Earlier this month, the California Legislature unanimously passed a resolution declaring the November 1984 anti-Sikh violence in India as genocide and urging Congress to also recognize the ethnic killing of thousands of Sikhs as genocide.
“Recognizing the state-sponsored genocide that targeted Sikhs across India is an important and historic step toward justice, accountability, and reconciliation.” — Assemblymember Dr. Jasmeet Bains (D-Delano)
Dr. Jasmeet Bains (D-Delano) is the first Sikh of Indian origin elected to the Assembly, winning her seat in November 2022. She authored Assembly Joint Resolution 2.
“In 1984, over just three days, over 30,000 Sikhs in India were persecuted, murdered, raped, and imprisoned without cause. … People were killed simply for being Sikh,” said Baines after introducing the resolution this spring.
“Government officials permitted and even encouraged bloodshed and issued orders to prevent law enforcement from intervening. … And nobody did anything to stop it. Recognizing the state-sponsored genocide that targeted Sikhs across India is an important and historic step toward justice, accountability, and reconciliation.”
California Cities Previously Recognized Sikh Genocide
Numerous California cities previously recognized the Sikh genocide, including Fresno, Fowler, Kerman, Selma, Turlock, Lathrop, and Stockton.

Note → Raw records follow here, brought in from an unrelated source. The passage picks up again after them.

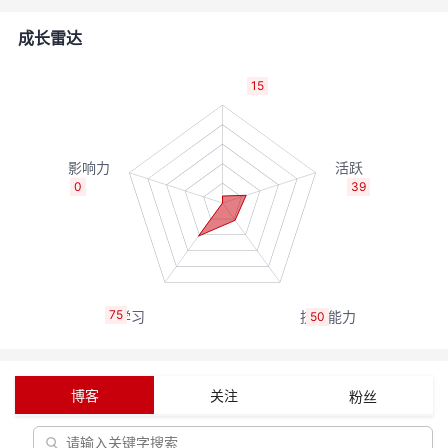
的
Programs
发
者
成长雷达
支
者
我
15
持
学
的
我
我
堂
博
的
我
0
39
的
我
客
论
的
我
我
技
的
坛
圈
的
我
的
我
75
50
术
云
子
直
的
我
课
的
我
支
声
播
活
的
程
认
的
我
博客
关注
粉丝
持
建
动
关
证
实
的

The massacre of Sikhs marks one of the darkest periods of sectarian violence in recent Indian history. After violently suppressing a Sikh insurgency and an army attack on the holiest Sikh site, Prime Minister Indira Gandhi was assassinated by her Sikh bodyguards in 1984.
Gandhi’s killing prompted anti-Sikh rioting across northern states that left thousands dead, some hacked to death, and others burned alive. Government officials were accused of inciting and then ignoring the violence.